After the story that originated here on Stuff and was carried by automotive blogs that all shared the general sentiment of disbelief, LTA has finally issued an official explanation on why Joe Nguyen was stuck with a S$15,000 tax surcharge for his imported secondhand Tesla S.
Long story short, based on the tests run by VICOM Emission Test Laboratory (VeTL), the secondhand Tesla S had an electrical energy consumption of 444 Wh/km, thus placing it in the Carbon Emissions Vehicle Scheme (CEVS) C3 surcharge band which means it's subject to a S$15,000 tax.
However, if it had been brand new, it would have been eligible for a rebate as its energy consumption would be lower (Tesla informed the LTA that the car's energy consumption rating was 181 Wh/km when it first left the factory back on 28 June 2014) and would have put it in the CEVS A1 band.
"Electric cars are not carbon emissions free.
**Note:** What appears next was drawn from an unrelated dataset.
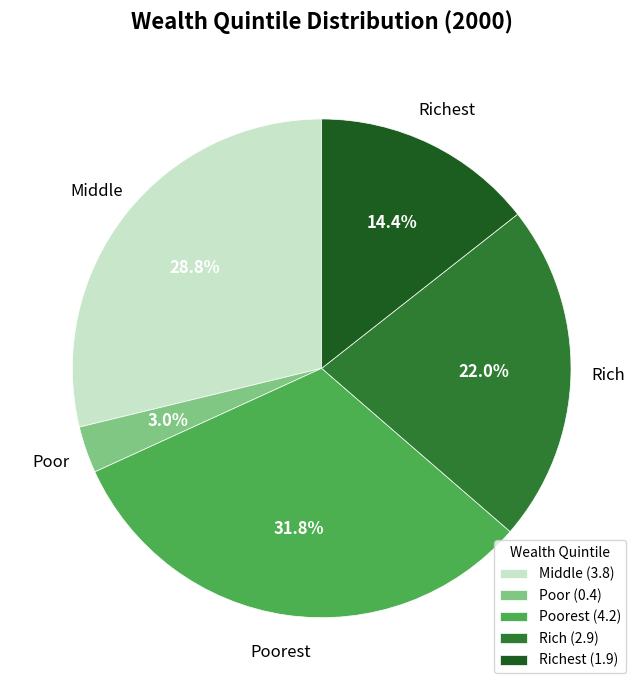

Does Rich (2.9) represent more than half of the total?

No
They may not produce emissions from the tailpipe like conventional cars, but they take electrical power from the national power grid which has to burn fuel to produce the electricity, and in the process produces carbon emissions."
Because it's a used car, it had to go through those different VeTL tests "since LTA would not know how much the car’s condition might have deteriorated".
We wonder what Elon Musk has to say about LTA’s statement.